Sekretaris Perusahaan Bank Aceh, Iskandar, menjelaskan bahwa dalam RUPSLB tersebut, para pemegang saham memutuskan untuk membatalkan hasil RUPSLB sebelumnya yang dilaksanakan pada 14 Maret 2025 secara hybrid (daring dan luring). Keputusan ini diambil guna menjaga tata kelola yang baik serta stabilitas operasional dan kinerja Bank Aceh.
Dalam RUPSLB sebelumnya, salah satu keputusan yang diambil adalah pemberhentian Direktur Bisnis, Fadhil Ilyas, dan Direktur Kepatuhan, Numairi. Hal ini menyebabkan jajaran direksi Bank Aceh hanya tersisa satu orang, yaitu Plt. Direktur Utama, M. Hendra Supardi.
Namun, kondisi tersebut bertentangan dengan Peraturan Otoritas Jasa Keuangan (POJK) Nomor 16 Tahun 2022 tentang Bank Umum Syariah serta POJK Nomor 17 Tahun 2023 tentang Penerapan Tata Kelola bagi Bank Umum, yang mewajibkan bank memiliki minimal tiga anggota direksi.

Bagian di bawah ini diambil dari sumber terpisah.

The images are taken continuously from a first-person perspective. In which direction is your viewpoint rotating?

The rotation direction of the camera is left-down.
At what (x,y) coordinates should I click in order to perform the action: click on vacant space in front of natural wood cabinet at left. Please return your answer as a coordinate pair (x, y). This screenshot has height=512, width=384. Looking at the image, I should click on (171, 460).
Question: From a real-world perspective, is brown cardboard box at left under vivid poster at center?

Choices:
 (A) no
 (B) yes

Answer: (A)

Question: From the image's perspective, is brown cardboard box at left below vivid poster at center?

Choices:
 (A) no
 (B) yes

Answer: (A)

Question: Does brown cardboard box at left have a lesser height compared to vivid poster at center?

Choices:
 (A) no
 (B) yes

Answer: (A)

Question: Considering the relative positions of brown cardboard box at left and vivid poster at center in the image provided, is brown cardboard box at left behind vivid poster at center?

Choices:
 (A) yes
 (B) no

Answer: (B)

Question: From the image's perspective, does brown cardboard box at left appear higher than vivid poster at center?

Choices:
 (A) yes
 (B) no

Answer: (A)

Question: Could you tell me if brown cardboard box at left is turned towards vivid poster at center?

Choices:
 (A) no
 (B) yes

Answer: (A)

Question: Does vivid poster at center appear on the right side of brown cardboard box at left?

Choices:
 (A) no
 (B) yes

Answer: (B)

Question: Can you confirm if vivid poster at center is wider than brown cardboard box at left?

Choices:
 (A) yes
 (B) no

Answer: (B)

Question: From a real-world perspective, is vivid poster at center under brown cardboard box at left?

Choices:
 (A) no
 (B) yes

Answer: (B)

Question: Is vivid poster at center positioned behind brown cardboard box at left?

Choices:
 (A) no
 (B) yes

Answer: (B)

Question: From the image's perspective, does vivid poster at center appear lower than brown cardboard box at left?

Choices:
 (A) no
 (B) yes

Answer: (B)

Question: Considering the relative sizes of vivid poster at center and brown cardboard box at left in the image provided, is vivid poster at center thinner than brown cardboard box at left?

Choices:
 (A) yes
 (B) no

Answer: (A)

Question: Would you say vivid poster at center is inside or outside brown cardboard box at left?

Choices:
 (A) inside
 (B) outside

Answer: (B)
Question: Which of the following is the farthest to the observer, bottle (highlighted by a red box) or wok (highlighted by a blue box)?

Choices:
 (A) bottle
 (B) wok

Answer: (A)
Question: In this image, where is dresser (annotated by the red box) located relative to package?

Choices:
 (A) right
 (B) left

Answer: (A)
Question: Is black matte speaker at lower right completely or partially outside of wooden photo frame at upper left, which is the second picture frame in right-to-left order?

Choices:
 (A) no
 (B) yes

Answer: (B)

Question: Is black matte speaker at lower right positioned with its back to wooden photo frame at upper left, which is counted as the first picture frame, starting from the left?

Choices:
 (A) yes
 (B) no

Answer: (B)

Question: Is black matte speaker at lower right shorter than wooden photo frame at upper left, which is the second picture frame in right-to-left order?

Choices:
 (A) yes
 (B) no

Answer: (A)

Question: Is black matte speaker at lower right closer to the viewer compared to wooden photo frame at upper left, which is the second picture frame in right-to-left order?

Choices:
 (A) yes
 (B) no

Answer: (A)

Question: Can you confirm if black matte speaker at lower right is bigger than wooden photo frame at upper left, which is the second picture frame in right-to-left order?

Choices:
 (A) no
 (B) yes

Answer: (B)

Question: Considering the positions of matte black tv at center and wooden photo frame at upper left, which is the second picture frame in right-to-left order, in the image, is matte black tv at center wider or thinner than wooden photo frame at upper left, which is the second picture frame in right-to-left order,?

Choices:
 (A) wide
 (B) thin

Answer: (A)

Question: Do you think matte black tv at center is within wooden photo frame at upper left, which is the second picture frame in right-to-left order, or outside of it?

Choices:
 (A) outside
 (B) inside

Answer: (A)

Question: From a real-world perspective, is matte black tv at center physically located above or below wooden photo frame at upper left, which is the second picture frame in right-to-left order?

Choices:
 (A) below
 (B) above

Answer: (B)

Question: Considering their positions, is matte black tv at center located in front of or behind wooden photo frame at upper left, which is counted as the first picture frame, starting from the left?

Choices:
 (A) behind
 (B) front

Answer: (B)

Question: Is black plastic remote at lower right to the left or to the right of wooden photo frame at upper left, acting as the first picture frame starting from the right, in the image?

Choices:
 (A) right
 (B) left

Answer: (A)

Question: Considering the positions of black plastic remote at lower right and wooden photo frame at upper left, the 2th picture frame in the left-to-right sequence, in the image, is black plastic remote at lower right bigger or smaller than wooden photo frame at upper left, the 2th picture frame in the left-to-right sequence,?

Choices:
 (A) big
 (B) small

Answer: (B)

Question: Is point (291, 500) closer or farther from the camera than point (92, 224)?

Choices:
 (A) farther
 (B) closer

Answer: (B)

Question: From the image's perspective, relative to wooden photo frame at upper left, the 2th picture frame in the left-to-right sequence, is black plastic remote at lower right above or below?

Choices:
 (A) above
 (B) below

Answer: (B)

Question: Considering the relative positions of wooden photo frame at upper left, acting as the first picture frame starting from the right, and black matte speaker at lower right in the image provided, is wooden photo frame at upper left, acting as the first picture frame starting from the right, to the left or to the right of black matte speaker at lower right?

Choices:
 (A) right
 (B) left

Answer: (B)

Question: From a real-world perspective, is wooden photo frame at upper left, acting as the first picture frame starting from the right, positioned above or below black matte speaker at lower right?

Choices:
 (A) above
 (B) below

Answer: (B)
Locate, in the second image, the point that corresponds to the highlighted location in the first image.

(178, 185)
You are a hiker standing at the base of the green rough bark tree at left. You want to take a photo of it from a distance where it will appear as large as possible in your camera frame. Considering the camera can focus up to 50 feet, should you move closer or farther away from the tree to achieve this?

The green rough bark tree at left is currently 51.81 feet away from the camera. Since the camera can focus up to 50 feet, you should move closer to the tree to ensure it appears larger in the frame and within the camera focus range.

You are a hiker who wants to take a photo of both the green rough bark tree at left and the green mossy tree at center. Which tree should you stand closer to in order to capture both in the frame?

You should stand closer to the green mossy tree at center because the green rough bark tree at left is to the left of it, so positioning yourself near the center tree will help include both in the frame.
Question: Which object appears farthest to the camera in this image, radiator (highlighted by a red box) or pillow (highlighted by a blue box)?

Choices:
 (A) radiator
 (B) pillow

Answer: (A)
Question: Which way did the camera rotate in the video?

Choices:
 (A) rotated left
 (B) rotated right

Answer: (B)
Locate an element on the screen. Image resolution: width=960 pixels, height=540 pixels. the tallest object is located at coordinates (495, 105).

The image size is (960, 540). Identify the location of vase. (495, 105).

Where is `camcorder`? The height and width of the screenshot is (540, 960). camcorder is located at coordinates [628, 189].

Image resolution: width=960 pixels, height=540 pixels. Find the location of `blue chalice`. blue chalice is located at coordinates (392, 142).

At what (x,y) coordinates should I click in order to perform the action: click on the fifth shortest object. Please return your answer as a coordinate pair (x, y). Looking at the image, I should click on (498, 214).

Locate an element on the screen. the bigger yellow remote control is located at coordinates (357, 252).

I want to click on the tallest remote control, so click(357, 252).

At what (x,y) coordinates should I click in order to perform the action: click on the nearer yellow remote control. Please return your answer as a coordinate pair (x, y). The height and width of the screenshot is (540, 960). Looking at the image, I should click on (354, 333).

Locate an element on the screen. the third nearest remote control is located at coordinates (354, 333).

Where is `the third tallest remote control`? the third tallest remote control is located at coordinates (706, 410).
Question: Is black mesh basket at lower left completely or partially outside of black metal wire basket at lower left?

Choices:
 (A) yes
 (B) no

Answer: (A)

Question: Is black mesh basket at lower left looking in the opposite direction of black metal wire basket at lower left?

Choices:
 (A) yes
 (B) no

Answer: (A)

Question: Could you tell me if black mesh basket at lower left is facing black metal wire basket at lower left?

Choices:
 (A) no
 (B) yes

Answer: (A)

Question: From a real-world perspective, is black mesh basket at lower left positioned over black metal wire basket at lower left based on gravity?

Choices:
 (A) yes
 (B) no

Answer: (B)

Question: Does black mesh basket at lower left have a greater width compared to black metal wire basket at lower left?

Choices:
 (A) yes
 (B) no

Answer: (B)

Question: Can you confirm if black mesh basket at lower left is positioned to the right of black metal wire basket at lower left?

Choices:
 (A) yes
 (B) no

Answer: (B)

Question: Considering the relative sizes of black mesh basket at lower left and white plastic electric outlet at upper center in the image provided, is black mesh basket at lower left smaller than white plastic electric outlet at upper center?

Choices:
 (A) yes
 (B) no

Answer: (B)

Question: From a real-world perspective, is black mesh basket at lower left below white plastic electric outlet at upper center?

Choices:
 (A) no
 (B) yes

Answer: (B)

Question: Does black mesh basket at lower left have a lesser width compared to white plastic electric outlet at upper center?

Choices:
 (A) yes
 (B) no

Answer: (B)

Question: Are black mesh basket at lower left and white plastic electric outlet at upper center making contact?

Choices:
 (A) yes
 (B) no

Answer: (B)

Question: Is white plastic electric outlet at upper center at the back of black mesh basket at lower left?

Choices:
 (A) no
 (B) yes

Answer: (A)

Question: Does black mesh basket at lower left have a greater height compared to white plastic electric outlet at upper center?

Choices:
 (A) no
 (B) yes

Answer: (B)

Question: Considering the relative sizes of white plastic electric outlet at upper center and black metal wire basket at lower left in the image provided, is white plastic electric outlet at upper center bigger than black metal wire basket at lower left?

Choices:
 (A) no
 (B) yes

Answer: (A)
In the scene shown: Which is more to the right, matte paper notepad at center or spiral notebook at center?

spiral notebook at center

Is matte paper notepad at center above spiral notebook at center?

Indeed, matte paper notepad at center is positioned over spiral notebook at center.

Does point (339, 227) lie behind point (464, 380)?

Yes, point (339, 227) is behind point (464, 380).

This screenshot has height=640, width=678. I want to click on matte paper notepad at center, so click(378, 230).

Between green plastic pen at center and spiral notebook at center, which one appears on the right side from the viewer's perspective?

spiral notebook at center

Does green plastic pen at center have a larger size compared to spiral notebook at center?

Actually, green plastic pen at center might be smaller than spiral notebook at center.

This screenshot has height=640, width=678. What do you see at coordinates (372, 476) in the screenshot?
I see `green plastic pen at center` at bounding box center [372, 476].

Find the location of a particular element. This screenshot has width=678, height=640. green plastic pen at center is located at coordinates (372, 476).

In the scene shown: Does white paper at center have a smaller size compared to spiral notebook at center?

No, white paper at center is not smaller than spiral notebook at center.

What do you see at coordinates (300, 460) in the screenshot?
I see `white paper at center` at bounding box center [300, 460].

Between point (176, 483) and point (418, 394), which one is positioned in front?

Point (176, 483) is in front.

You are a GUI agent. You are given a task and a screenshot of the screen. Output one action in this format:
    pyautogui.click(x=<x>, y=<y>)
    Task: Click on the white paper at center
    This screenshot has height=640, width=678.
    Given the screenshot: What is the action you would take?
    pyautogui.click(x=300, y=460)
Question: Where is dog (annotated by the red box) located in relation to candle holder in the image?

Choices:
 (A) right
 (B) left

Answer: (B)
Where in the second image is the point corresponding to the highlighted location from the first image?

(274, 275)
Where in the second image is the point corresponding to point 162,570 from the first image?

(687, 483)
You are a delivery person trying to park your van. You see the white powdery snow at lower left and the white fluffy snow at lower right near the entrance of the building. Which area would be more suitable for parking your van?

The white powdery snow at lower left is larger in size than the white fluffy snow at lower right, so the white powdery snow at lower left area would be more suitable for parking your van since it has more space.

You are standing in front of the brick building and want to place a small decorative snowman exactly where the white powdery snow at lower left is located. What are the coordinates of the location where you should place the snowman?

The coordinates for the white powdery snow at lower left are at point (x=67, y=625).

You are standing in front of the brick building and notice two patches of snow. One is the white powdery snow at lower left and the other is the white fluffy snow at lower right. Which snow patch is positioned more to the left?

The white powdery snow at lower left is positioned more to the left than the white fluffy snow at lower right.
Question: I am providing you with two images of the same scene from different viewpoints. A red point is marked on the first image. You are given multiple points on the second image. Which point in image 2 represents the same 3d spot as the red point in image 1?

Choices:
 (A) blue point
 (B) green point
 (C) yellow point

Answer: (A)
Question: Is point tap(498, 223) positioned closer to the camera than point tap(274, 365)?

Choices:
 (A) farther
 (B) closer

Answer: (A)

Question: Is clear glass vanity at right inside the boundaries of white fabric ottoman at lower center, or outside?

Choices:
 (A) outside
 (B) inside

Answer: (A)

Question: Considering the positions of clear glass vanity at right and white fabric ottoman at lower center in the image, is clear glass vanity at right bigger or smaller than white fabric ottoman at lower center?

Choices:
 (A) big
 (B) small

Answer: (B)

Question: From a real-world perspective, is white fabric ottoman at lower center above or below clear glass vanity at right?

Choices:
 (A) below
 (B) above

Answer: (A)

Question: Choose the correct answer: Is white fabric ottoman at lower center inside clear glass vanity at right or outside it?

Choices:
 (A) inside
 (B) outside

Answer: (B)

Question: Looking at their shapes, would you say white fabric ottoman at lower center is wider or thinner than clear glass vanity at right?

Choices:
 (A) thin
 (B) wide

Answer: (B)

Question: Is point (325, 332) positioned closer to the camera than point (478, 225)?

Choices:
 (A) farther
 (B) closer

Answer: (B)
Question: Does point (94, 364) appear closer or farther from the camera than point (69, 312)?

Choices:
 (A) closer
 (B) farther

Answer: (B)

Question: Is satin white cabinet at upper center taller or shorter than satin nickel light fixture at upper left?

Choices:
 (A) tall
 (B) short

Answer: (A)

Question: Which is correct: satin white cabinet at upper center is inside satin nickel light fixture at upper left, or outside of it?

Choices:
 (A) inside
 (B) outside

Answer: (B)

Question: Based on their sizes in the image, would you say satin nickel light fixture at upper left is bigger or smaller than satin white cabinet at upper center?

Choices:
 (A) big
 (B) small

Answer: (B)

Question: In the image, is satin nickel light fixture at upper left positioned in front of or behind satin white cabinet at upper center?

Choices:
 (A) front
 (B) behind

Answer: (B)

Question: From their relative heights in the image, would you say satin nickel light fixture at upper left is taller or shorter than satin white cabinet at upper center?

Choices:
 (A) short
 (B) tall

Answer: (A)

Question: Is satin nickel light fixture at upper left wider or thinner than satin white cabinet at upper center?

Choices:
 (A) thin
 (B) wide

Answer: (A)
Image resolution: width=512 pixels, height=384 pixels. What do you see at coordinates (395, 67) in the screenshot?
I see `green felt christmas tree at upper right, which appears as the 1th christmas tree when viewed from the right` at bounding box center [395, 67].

Berdasarkan pertimbangan tersebut, para pemegang saham Bank Aceh sepakat untuk membatalkan seluruh keputusan RUPSLB tanggal 14 Maret 2025. Mereka juga mengaktifkan kembali Fadhil Ilyas sebagai Direktur Bisnis dan Numairi sebagai Direktur Kepatuhan.